Understanding Scotland Musically: Folk, Tradition and Policy
, published earlier this year by Routledge, is a revealing collection of academic papers on Scottish folk and traditional music which grew out of a conference in 2014 at the University of Newcastle. It begins with a section focusing on “Policy and Practice”, which is a series of enunciations on the sociology and politics of Scottish folk music, and gradually deals more and more with the actual music as the chapters proceed. Its editors are Simon McKerrell, Associate Dean for Research and Innovation (Social Sciences) at Newcastle, and Gary West, an ethnologist at Edinburgh University and a past board member of Creative Scotland, the arts funding body north of the border.

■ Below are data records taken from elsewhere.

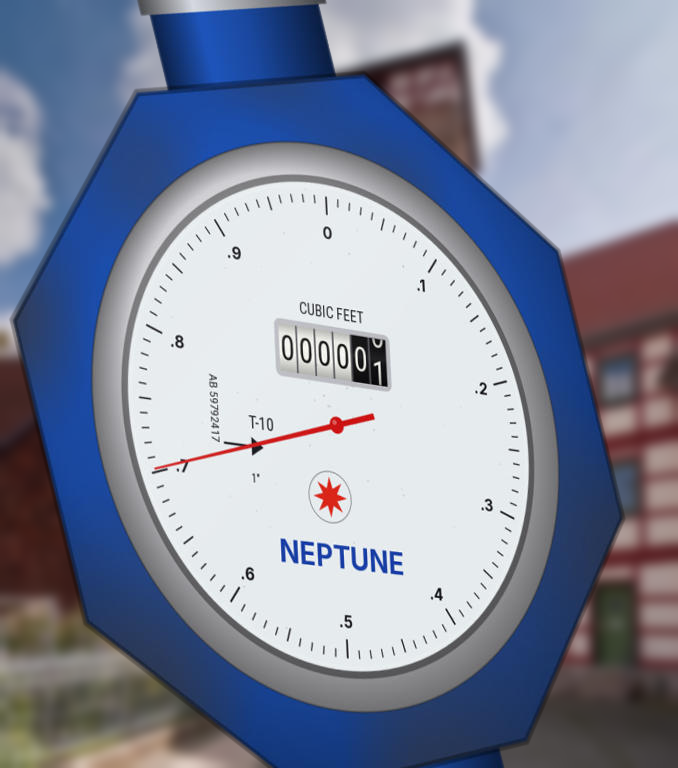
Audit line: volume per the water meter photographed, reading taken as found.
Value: 0.70 ft³
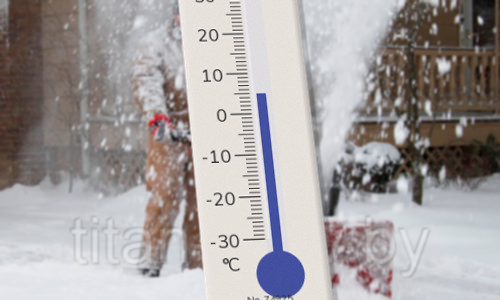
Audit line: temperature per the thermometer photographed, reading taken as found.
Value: 5 °C
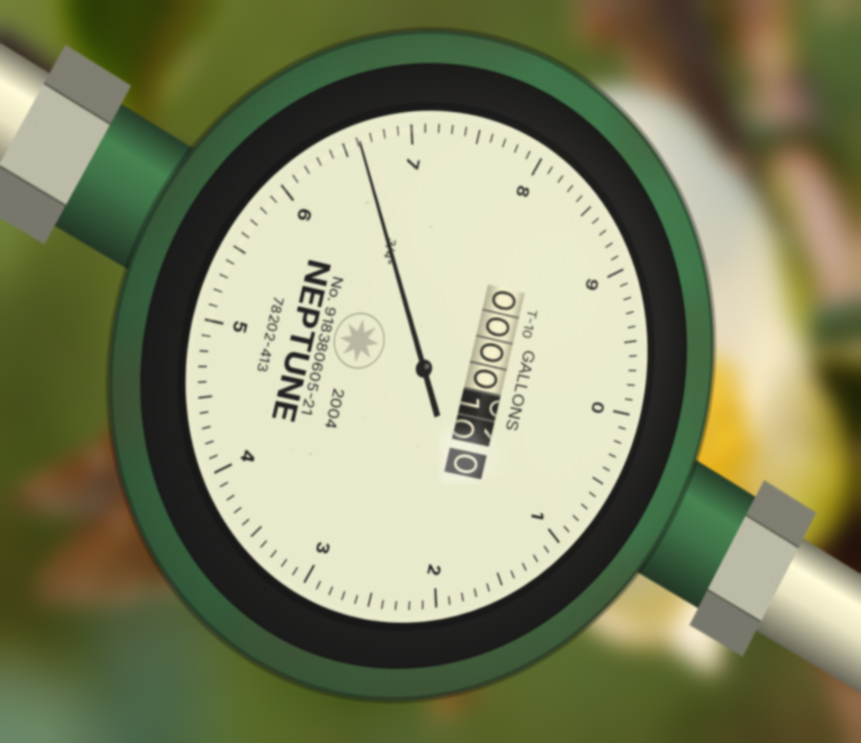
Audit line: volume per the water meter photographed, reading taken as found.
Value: 96.6 gal
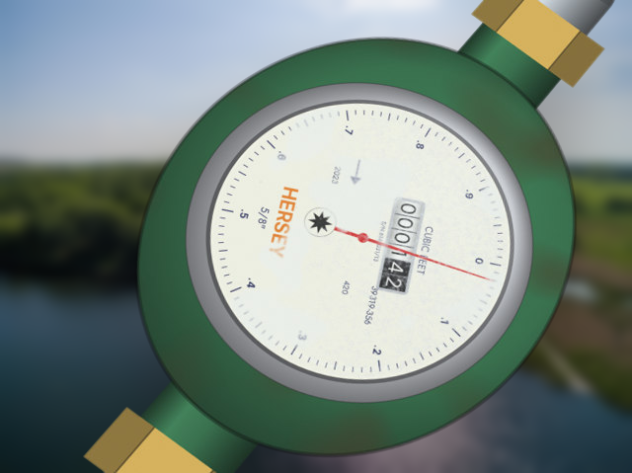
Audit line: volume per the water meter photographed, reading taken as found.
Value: 142.02 ft³
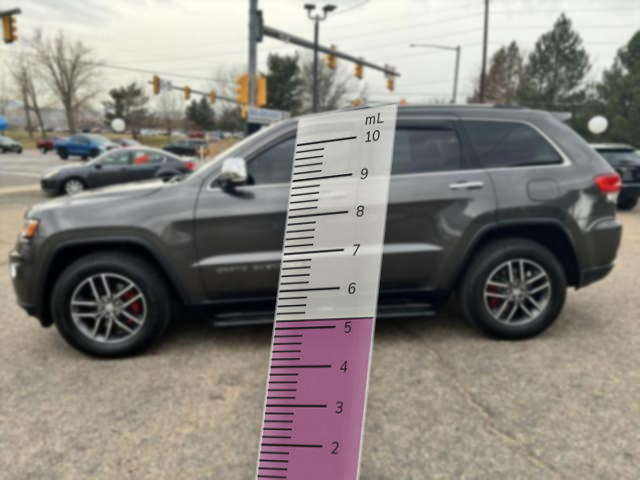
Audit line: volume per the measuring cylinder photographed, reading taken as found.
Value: 5.2 mL
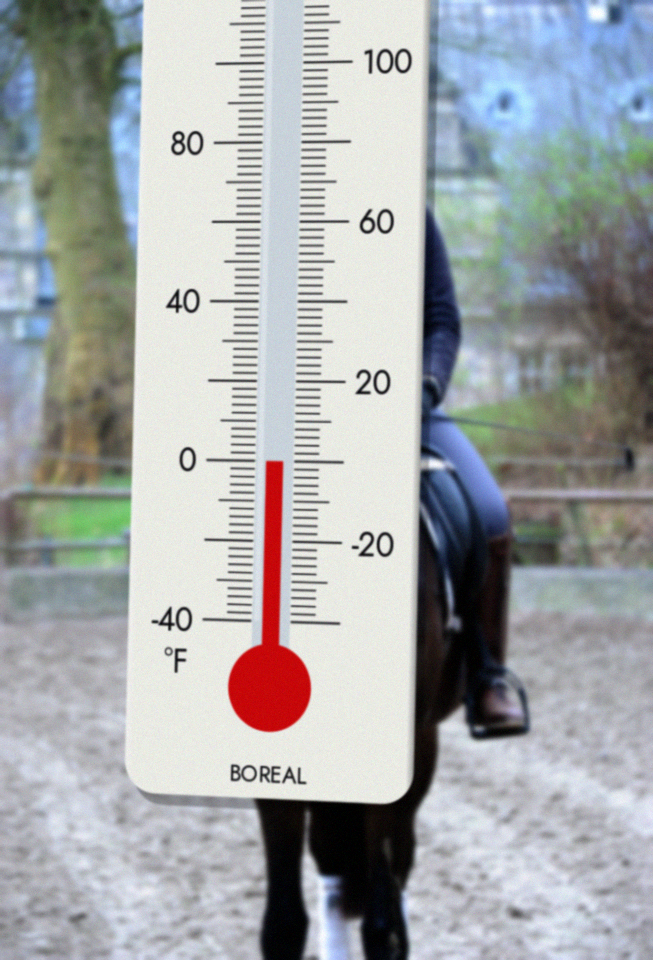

As someone who has loved the “vernacular” musics of both Scotland and Ireland — learning country dancing as a boy, and playing and singing in folk clubs and pubs in my twenties — I’m thirsty for any further information and research which expands my engagement with the tradition. Indeed, many Scottish “classical” composers in recent years have expressed this engagement and fascination in their work.

However, for the editors of this book, the 2014 independence referendum is the “seminal moment in Scottish culture”. They claim that “musical nationalism is today on the rise, and as much as some commentators wish to divorce music from nationalism, music continues to be crucial in the construction of national identity and belonging precisely because of its affective power.”

They go on: “There are numerous striking examples of Scottish cultural and civic nationalists building support for independence in and through traditional music . . . Scottish Government collocation of traditional fiddling and piping with nationalism in their political videos and in tourism marketing . . . in a striking example of cultural nationalists supporting a determinedly civic nationalist campaign by the Scottish National Party.”

Other musical styles are given short shrift because they can’t or won’t fulfil this particular agenda. Scottish pop music is dismissed: “There is arguably a Scottish school of popular music and musicians, but like the art music tradition, their musical habitus is located in an Anglo-American world.”